Is it a duck? Is it an egg?
It's not a riddle, it's an ancient, somewhat misunderstood Asian delicacy.
A long time ago, on a smallholding in the rich Jiangnan farmlands, a farmer went about his early morning egg-collecting chores. As he sought out the nooks and crannies on the farm, he suddenly discovered a well hidden nest where the mother duck had obviously been brooding.
Curious, the farmer went nearer and examined the eggs. They seemed to be all fertilized, and he decided a new brood of ducklings was definitely on the way. There were too many eggs in the nest, so he decided to remove a few, with the vague idea of getting another duck to incubate them.
As he walked back, he could have accidentally dropped an egg. It cracked but did not break.

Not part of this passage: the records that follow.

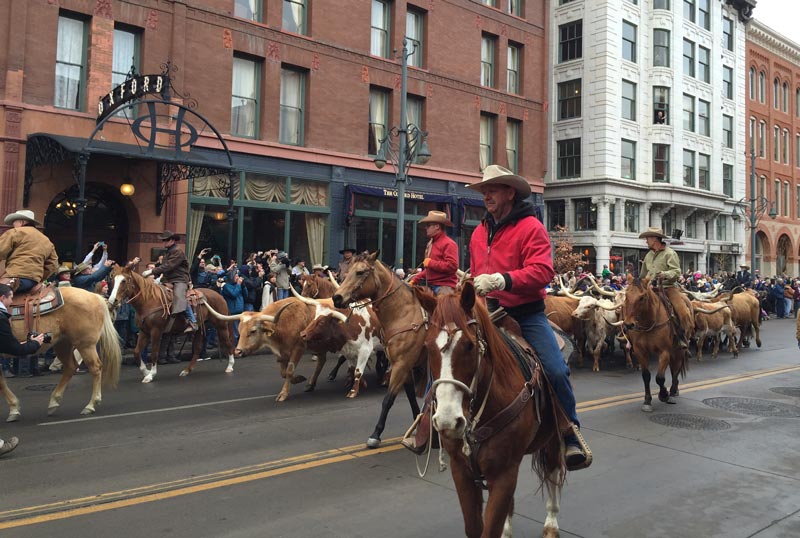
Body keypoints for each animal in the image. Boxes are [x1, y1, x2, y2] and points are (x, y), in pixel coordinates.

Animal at [0, 284, 122, 418]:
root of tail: (96, 296)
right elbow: (1, 382)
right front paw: (13, 408)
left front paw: (13, 408)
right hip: (63, 344)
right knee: (70, 367)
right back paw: (54, 401)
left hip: (85, 345)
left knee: (95, 368)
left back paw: (91, 405)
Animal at [334, 251, 440, 448]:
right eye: (347, 270)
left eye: (360, 272)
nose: (336, 298)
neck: (402, 314)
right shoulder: (404, 365)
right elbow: (411, 395)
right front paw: (416, 425)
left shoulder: (401, 364)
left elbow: (388, 399)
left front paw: (376, 434)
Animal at [424, 280, 564, 536]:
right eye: (427, 346)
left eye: (469, 346)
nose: (448, 420)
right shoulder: (461, 470)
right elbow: (474, 527)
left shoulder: (504, 472)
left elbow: (489, 529)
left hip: (552, 436)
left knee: (553, 470)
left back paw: (551, 524)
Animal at [620, 276, 692, 410]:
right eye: (626, 295)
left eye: (642, 297)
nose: (628, 324)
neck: (649, 322)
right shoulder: (640, 351)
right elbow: (646, 376)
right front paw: (647, 401)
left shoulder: (664, 351)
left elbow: (659, 378)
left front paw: (664, 394)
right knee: (674, 368)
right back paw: (675, 390)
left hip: (679, 350)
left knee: (676, 369)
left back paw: (673, 393)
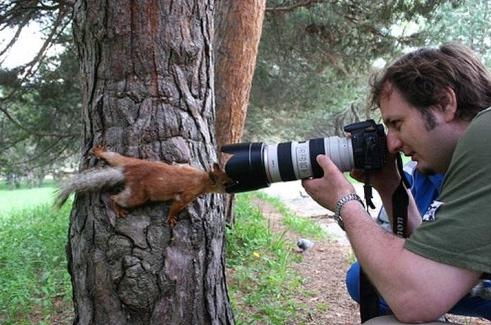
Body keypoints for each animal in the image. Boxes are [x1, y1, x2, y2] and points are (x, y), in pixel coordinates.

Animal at [54, 146, 232, 225]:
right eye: (225, 183)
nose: (233, 188)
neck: (202, 178)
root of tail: (125, 171)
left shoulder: (189, 168)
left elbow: (180, 165)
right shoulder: (187, 194)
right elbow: (176, 205)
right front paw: (171, 218)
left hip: (123, 159)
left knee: (111, 156)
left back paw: (98, 151)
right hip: (138, 194)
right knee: (114, 198)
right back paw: (117, 209)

It was nearing lunchtime, and so rather than waste the egg, the farmer's wife cooked it in the rice pot.
That could well be how the first maojidan, or "egg with fur", came about. A more elegant name is huozhuzi, or "living pearl". And these delicacies have been enjoyed in Southern China for as long as we can remember.
It is both egg, and meat since the embryo is half developed in the egg and the little bird is starting to form around the egg yolk.

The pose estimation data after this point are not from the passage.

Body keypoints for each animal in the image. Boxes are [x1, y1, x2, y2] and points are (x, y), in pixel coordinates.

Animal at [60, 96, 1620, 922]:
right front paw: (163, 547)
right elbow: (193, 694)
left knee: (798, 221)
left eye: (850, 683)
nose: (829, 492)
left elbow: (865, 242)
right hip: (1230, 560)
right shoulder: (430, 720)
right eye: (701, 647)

When the southern Chinese emigrated to surrounding Southeast Asia, they brought this portable, nutritious snack along on the journeys. It took root best in the Philippines where it became known as balut. Vietnam sells these as popular street food, too, and calls them trunk vit lon. In Thailand, Cambodia and Laos, they are also commonly eaten.
From the first accidental discovery, the production of these embryonic snacks has come a long way.
Fertilized chicken or duck eggs can be used, but duck eggs are preferred since they are larger, and the meat and broth are tastier.